PROVIDED DATA:
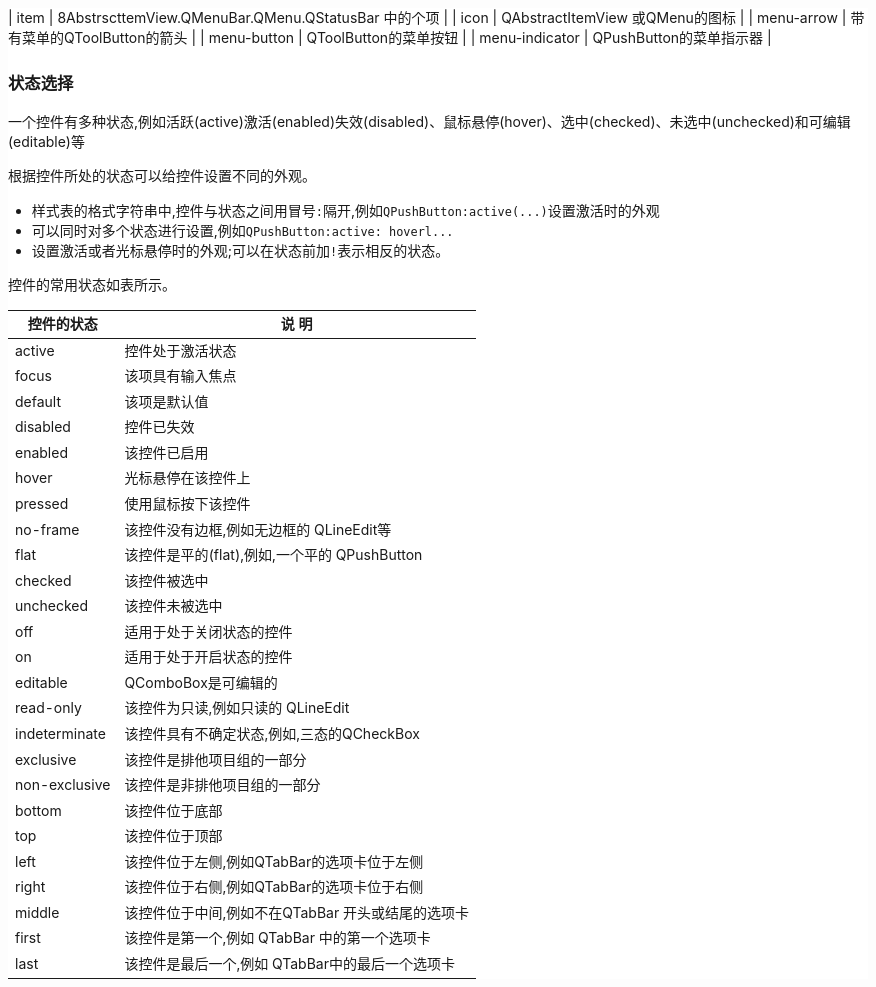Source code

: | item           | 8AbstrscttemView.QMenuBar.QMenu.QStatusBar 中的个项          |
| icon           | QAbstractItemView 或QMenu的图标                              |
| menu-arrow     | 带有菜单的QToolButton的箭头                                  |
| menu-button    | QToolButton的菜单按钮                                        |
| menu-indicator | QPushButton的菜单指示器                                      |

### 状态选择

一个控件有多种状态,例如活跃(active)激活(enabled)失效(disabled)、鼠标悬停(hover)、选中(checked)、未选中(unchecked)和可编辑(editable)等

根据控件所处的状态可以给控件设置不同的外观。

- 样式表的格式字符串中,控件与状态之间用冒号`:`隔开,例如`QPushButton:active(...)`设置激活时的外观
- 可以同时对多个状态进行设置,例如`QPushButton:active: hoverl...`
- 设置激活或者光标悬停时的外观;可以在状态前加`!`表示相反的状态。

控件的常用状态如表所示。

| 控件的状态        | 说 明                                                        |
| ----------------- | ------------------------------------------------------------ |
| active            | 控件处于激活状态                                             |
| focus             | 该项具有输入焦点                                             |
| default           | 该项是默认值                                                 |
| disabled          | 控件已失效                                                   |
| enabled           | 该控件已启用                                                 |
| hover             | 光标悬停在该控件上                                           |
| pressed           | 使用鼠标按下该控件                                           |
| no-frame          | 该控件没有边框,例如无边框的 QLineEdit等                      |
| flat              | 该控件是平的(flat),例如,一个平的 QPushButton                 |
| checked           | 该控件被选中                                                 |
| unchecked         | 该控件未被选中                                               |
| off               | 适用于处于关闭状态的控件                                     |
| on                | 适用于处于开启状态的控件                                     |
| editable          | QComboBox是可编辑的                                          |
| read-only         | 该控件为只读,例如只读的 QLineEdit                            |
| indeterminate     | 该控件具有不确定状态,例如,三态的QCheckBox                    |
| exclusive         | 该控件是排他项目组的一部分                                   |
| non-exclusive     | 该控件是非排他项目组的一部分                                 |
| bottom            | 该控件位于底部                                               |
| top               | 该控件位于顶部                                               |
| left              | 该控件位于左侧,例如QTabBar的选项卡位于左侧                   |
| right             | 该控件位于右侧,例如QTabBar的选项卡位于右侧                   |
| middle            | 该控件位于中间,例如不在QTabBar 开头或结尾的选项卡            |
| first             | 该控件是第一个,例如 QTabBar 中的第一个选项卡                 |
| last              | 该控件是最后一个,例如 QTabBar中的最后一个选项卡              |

GOAL OF THE EXERCISE: Render each line of the records as a JSON list of strings, one string per line. Skip blank lines and leave the pictures out.

EXERCISE ANSWER:
[
  "Source code",
  ": | item           | 8AbstrscttemView.QMenuBar.QMenu.QStatusBar 中的个项          |",
  "| icon           | QAbstractItemView 或QMenu的图标                              |",
  "| menu-arrow     | 带有菜单的QToolButton的箭头                                  |",
  "| menu-button    | QToolButton的菜单按钮                                        |",
  "| menu-indicator | QPushButton的菜单指示器                                      |",
  "### 状态选择",
  "一个控件有多种状态,例如活跃(active)激活(enabled)失效(disabled)、鼠标悬停(hover)、选中(checked)、未选中(unchecked)和可编辑(editable)等",
  "根据控件所处的状态可以给控件设置不同的外观。",
  "- 样式表的格式字符串中,控件与状态之间用冒号`:`隔开,例如`QPushButton:active(...)`设置激活时的外观",
  "- 可以同时对多个状态进行设置,例如`QPushButton:active: hoverl...`",
  "- 设置激活或者光标悬停时的外观;可以在状态前加`!`表示相反的状态。",
  "控件的常用状态如表所示。",
  "| 控件的状态        | 说 明                                                        |",
  "| ----------------- | ------------------------------------------------------------ |",
  "| active            | 控件处于激活状态                                             |",
  "| focus             | 该项具有输入焦点                                             |",
  "| default           | 该项是默认值                                                 |",
  "| disabled          | 控件已失效                                                   |",
  "| enabled           | 该控件已启用                                                 |",
  "| hover             | 光标悬停在该控件上                                           |",
  "| pressed           | 使用鼠标按下该控件                                           |",
  "| no-frame          | 该控件没有边框,例如无边框的 QLineEdit等                      |",
  "| flat              | 该控件是平的(flat),例如,一个平的 QPushButton                 |",
  "| checked           | 该控件被选中                                                 |",
  "| unchecked         | 该控件未被选中                                               |",
  "| off               | 适用于处于关闭状态的控件                                     |",
  "| on                | 适用于处于开启状态的控件                                     |",
  "| editable          | QComboBox是可编辑的                                          |",
  "| read-only         | 该控件为只读,例如只读的 QLineEdit                            |",
  "| indeterminate     | 该控件具有不确定状态,例如,三态的QCheckBox                    |",
  "| exclusive         | 该控件是排他项目组的一部分                                   |",
  "| non-exclusive     | 该控件是非排他项目组的一部分                                 |",
  "| bottom            | 该控件位于底部                                               |",
  "| top               | 该控件位于顶部                                               |",
  "| left              | 该控件位于左侧,例如QTabBar的选项卡位于左侧                   |",
  "| right             | 该控件位于右侧,例如QTabBar的选项卡位于右侧                   |",
  "| middle            | 该控件位于中间,例如不在QTabBar 开头或结尾的选项卡            |",
  "| first             | 该控件是第一个,例如 QTabBar 中的第一个选项卡                 |",
  "| last              | 该控件是最后一个,例如 QTabBar中的最后一个选项卡              |"
]